Continue the article on Gombe General Hospital in Uganda below, picking up after its last sentence.

▸ **Page excerpt**:
• • • •

Gombe General Hospital, also Gombe District Hospital or Gombe Hospital, is a hospital in the Central Region of Uganda.

==Location==
The hospital is located off of the Mpigi–Kabulasoke–Maddu–Sembabule Road, in the central business district of the town of Gombe, approximately 70 km southwest of Mulago National Referral Hospital. This is about 81 km northeast of Masaka Regional Referral Hospital.

==Overview==
Gombe Hospital was established in 1969 by the first government of Prime Minister Milton Obote. It is a general hospital that serves the population of Butambala District and that of Gomba District and parts of the districts of Mpigi and Mityana, a population of about 250,000 human beings.

• • • •

▸ **Given information**:
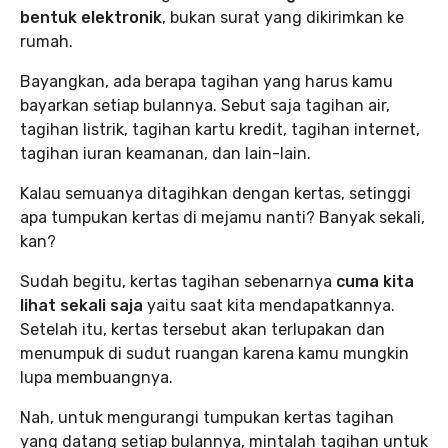
bentuk elektronik
, bukan surat yang dikirimkan ke
rumah.
Bayangkan, ada berapa tagihan yang harus kamu
bayarkan setiap bulannya. Sebut saja tagihan air,
tagihan listrik, tagihan kartu kredit, tagihan internet,
tagihan iuran keamanan, dan lain-lain.
Kalau semuanya ditagihkan dengan kertas, setinggi
apa tumpukan kertas di mejamu nanti? Banyak sekali,
kan?
Sudah begitu, kertas tagihan sebenarnya
cuma kita
lihat sekali saja
yaitu saat kita mendapatkannya.
Setelah itu, kertas tersebut akan terlupakan dan
menumpuk di sudut ruangan karena kamu mungkin
lupa membuangnya.
Nah, untuk mengurangi tumpukan kertas tagihan
yang datang setiap bulannya, mintalah tagihan untuk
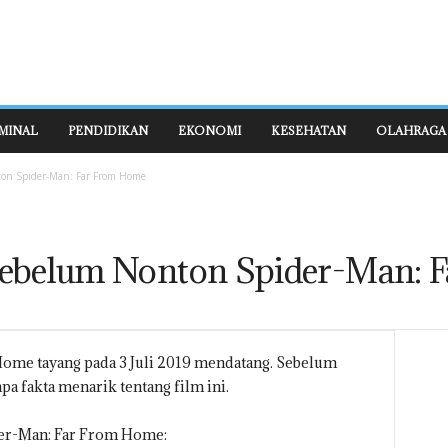
MINAL
PENDIDIKAN
EKONOMI
KESEHATAN
OLAHRAGA
on Spider-Man: Far From Home
Sebelum Nonton Spider-Man: 
ome tayang pada 3 Juli 2019 mendatang. Sebelum
a fakta menarik tentang film ini.
ider-Man: Far From Home:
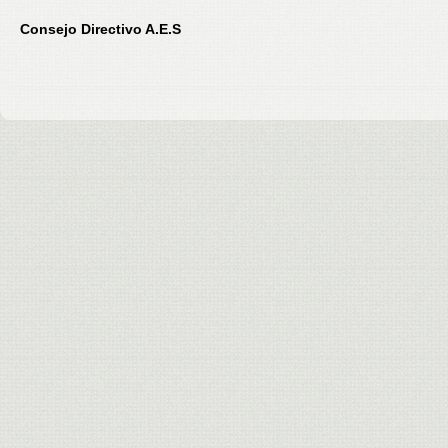
Consejo Directivo A.E.S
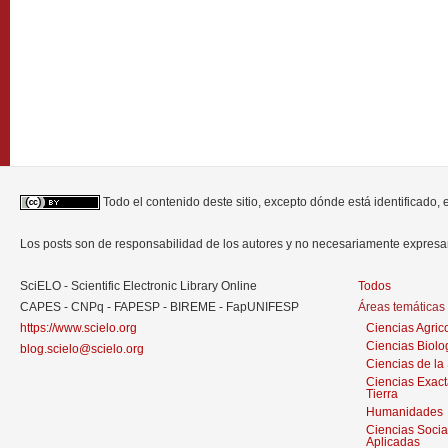
Todo el contenido deste sitio, excepto dónde está identificado,
Los posts son de responsabilidad de los autores y no necesariamente expres
SciELO - Scientific Electronic Library Online
Todos
CAPES - CNPq - FAPESP - BIREME - FapUNIFESP
Áreas temáticas
https://www.scielo.org
Ciencias Agric
Ciencias Biolo
blog.scielo@scielo.org
Ciencias de la
Ciencias Exact
Tierra
Humanidades
Ciencias Socia
Aplicadas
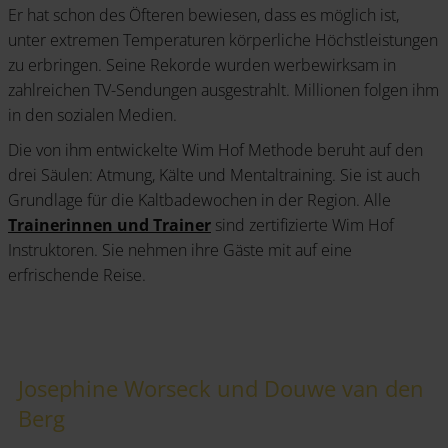
Er hat schon des Öfteren bewiesen, dass es möglich ist,
unter extremen Temperaturen körperliche Höchstleistungen
zu erbringen. Seine Rekorde wurden werbewirksam in
zahlreichen TV-Sendungen ausgestrahlt. Millionen folgen ihm
in den sozialen Medien.
Die von ihm entwickelte Wim Hof Methode beruht auf den
drei Säulen: Atmung, Kälte und Mentaltraining. Sie ist auch
Grundlage für die Kaltbadewochen in der Region. Alle
Trainerinnen und Trainer
sind zertifizierte Wim Hof
Instruktoren. Sie nehmen ihre Gäste mit auf eine
erfrischende Reise.
Josephine Worseck und Douwe van den
Berg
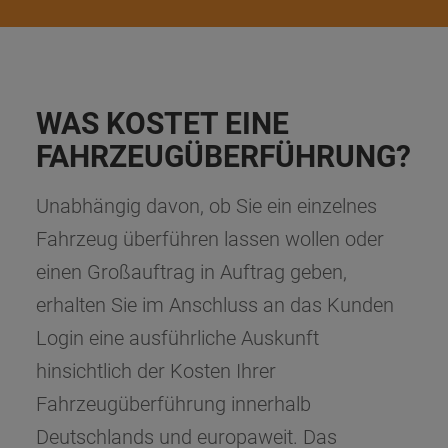
WAS KOSTET EINE
FAHRZEUGÜBERFÜHRUNG?
Unabhängig davon, ob Sie ein einzelnes
Fahrzeug überführen lassen wollen oder
einen Großauftrag in Auftrag geben,
erhalten Sie im Anschluss an das Kunden
Login eine ausführliche Auskunft
hinsichtlich der Kosten Ihrer
Fahrzeugüberführung innerhalb
Deutschlands und europaweit. Das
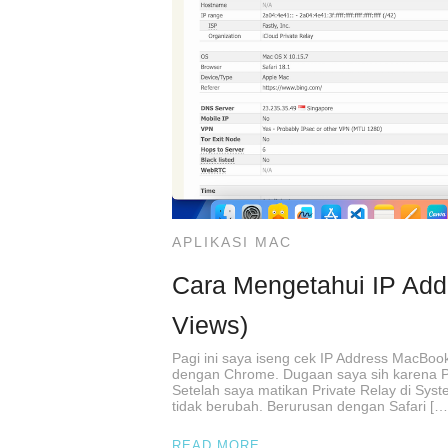
APLIKASI MAC
Cara Mengetahui IP Add
Views)
Pagi ini saya iseng cek IP Address MacBoo
dengan Chrome. Dugaan saya sih karena Priv
Setelah saya matikan Private Relay di System
tidak berubah. Berurusan dengan Safari […
READ MORE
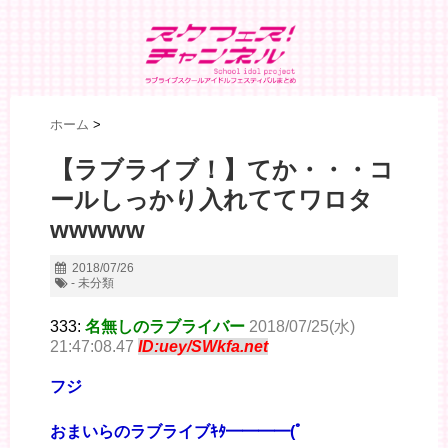
ホーム
>
【ラブライブ！】てか・・・コ
ールしっかり入れててワロタ
wwwww
2018/07/26
- 未分類
333:
名無しのラブライバー
2018/07/25(水)
21:47:08.47
ID:uey/SWkfa.net
フジ
おまいらのラブライブｷﾀ━━━━(ﾟ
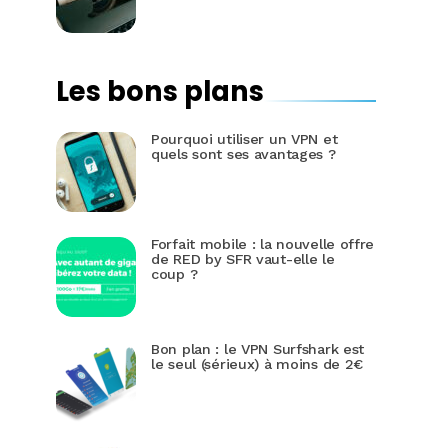
Les bons plans
Pourquoi utiliser un VPN et
quels sont ses avantages ?
Forfait mobile : la nouvelle offre
de RED by SFR vaut-elle le
coup ?
Bon plan : le VPN Surfshark est
le seul (sérieux) à moins de 2€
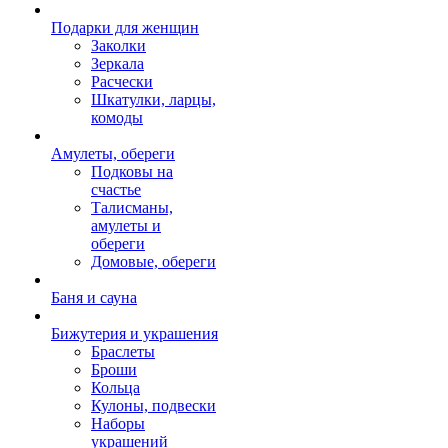
Подарки для женщин
Заколки
Зеркала
Расчески
Шкатулки, ларцы,
комоды
Амулеты, обереги
Подковы на
счастье
Талисманы,
амулеты и
обереги
Домовые, обереги
Баня и сауна
Бижутерия и украшения
Браслеты
Броши
Кольца
Кулоны, подвески
Наборы
украшений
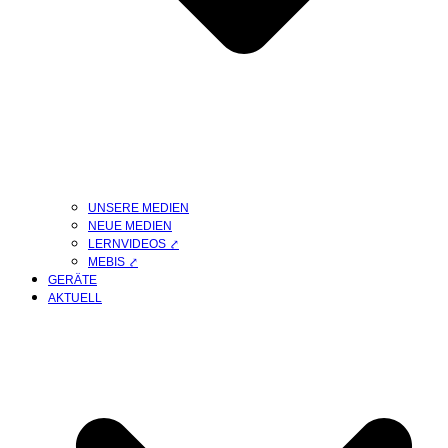
UNSERE MEDIEN
NEUE MEDIEN
LERNVIDEOS ⤤
MEBIS ⤤
GERÄTE
AKTUELL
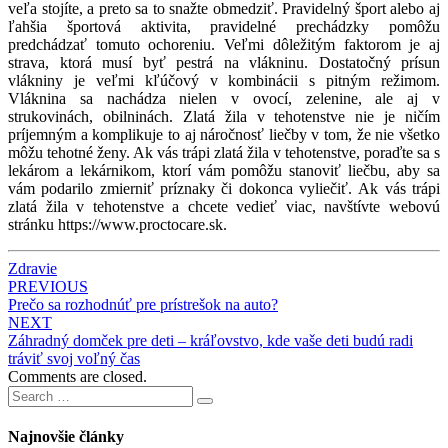
veľa stojíte, a preto sa to snažte obmedziť. Pravidelný šport alebo aj
ľahšia športová aktivita, pravidelné prechádzky pomôžu
predchádzať tomuto ochoreniu. Veľmi dôležitým faktorom je aj
strava, ktorá musí byť pestrá na vlákninu. Dostatočný prísun
vlákniny je veľmi kľúčový v kombinácii s pitným režimom.
Vláknina sa nachádza nielen v ovocí, zelenine, ale aj v
strukovinách, obilninách.
Zlatá žila v tehotenstve nie je ničím
príjemným a komplikuje to aj náročnosť liečby v tom, že nie všetko
môžu tehotné ženy. Ak vás trápi zlatá žila v tehotenstve, poraďte sa s
lekárom a lekárnikom, ktorí vám pomôžu stanoviť liečbu, aby sa
vám podarilo zmierniť príznaky či dokonca vyliečiť.
Ak vás trápi
zlatá žila v tehotenstve a chcete vedieť viac, navštívte webovú
stránku
https://www.proctocare.sk
.
Zdravie
Post
PREVIOUS
Prečo sa rozhodnúť pre prístrešok na auto?
navigation
NEXT
Záhradný domček pre deti – kráľovstvo, kde vaše deti budú radi
tráviť svoj voľný čas
Comments are closed.
Search
Search
for:
Najnovšie články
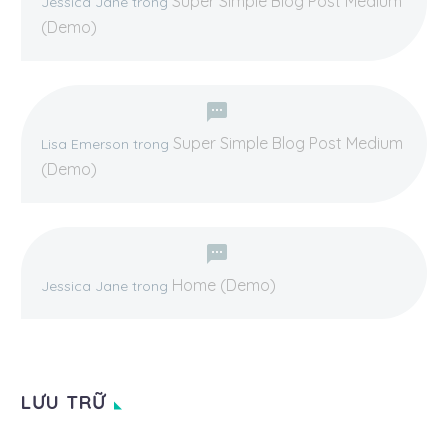
Super Simple Blog Post Medium
Jessica Jane
trong
(Demo)
Super Simple Blog Post Medium
Lisa Emerson
trong
(Demo)
Home (Demo)
Jessica Jane
trong
LƯU TRỮ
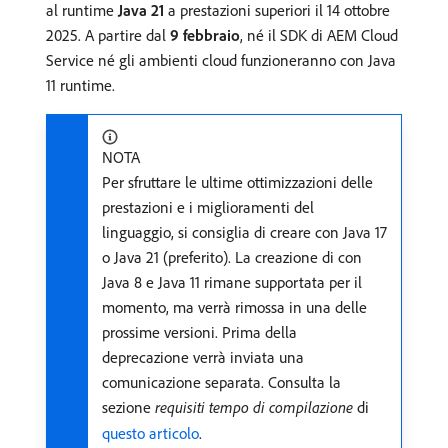
al runtime
Java 21
a prestazioni superiori il 14 ottobre
2025. A partire dal
9 febbraio
, né il SDK di AEM Cloud
Service né gli ambienti cloud funzioneranno con Java
11 runtime.
NOTA
Per sfruttare le ultime ottimizzazioni delle
prestazioni e i miglioramenti del
linguaggio, si consiglia di creare con Java 17
o Java 21 (preferito). La creazione di con
Java 8 e Java 11 rimane supportata per il
momento, ma verrà rimossa in una delle
prossime versioni. Prima della
deprecazione verrà inviata una
comunicazione separata. Consulta la
sezione
requisiti tempo di compilazione
di
questo articolo
.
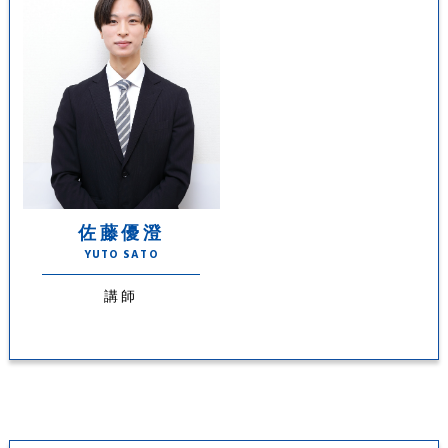
佐藤優澄
YUTO SATO
講師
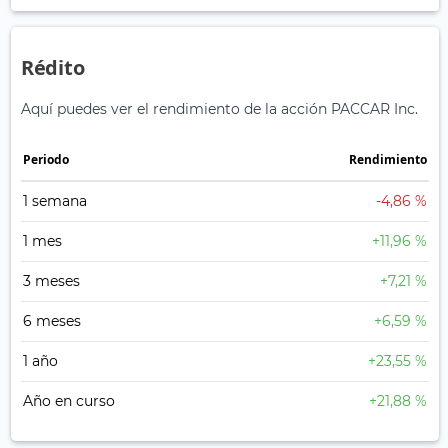
Rédito
Aquí puedes ver el rendimiento de la acción PACCAR Inc.
Periodo
Rendimiento
1 semana
-4,86 %
1 mes
+11,96 %
3 meses
+7,21 %
6 meses
+6,59 %
1 año
+23,55 %
Año en curso
+21,88 %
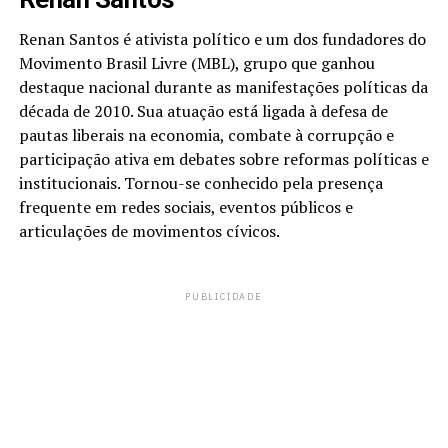
Renan Santos é ativista político e um dos fundadores do
Movimento Brasil Livre (MBL), grupo que ganhou
destaque nacional durante as manifestações políticas da
década de 2010. Sua atuação está ligada à defesa de
pautas liberais na economia, combate à corrupção e
participação ativa em debates sobre reformas políticas e
institucionais. Tornou-se conhecido pela presença
frequente em redes sociais, eventos públicos e
articulações de movimentos cívicos.
PUBLICIDADE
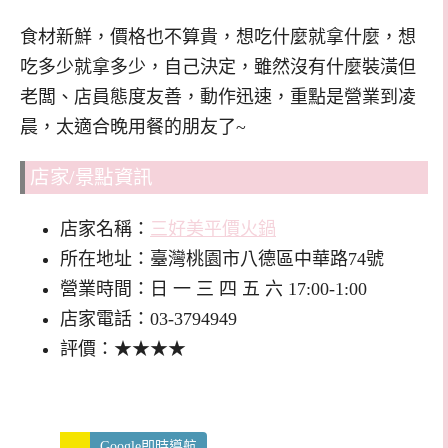
食材新鮮，價格也不算貴，想吃什麼就拿什麼，想
吃多少就拿多少，自己決定，雖然沒有什麼裝潢但
老闆、店員態度友善，動作迅速，重點是營業到凌
晨，太適合晚用餐的朋友了~
店家/景點資訊
店家名稱：
三好美平價火鍋
所在地址：臺灣桃園市八德區中華路74號
營業時間：日 一 三 四 五 六 17:00-1:00
店家電話：03-3794949
評價：★★★★
Google即時導航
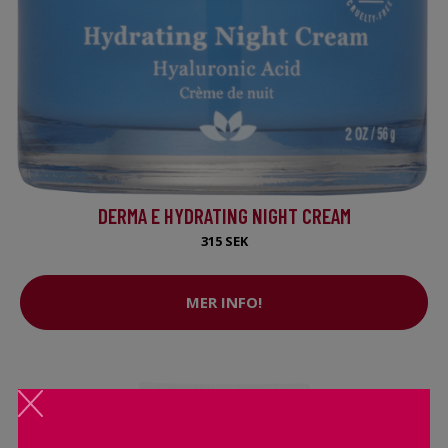
DERMA E HYDRATING NIGHT CREAM
315 SEK
MER INFO!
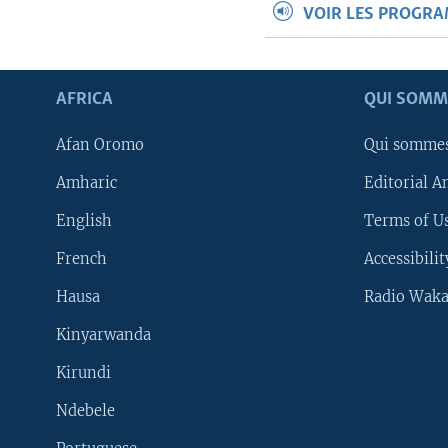
VOIR LES PROGR
AFRICA
QUI SOMM
Afan Oromo
Qui somme
Amharic
Editorial A
English
Terms of Us
French
Accessibilit
Hausa
Radio Waka
Kinyarwanda
Kirundi
Ndebele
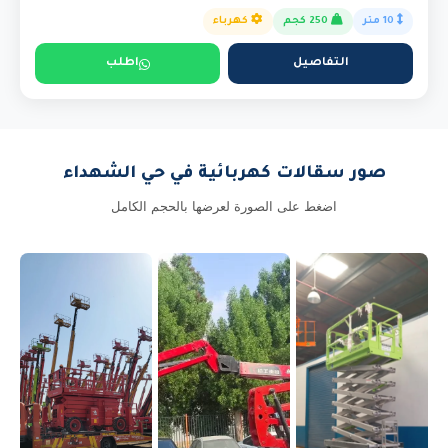
10 متر
250 كجم
كهرباء
التفاصيل
اطلب
صور سقالات كهربائية في حي الشهداء
اضغط على الصورة لعرضها بالحجم الكامل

• • • •

▸ **Answer space**:
==Renovations==
In 2015, the Government of Uganda, with loans from International Development Partners, began the renovation of 25 public general hospitals, including Gombe General Hospital. In 2013, the hospital's laboratory, underwent renovations under a joint program by PEPFAR and USAID, known as SUSTAIN. In 2014, the hospital beds were refurbished and bedding supplied by the Canadian NGO called CanAssist African Relief Trust, at a cost of approximately $5,000.

==Recent developments==
In 2015, the hospital adopted palliative care, as part of its vision and mission.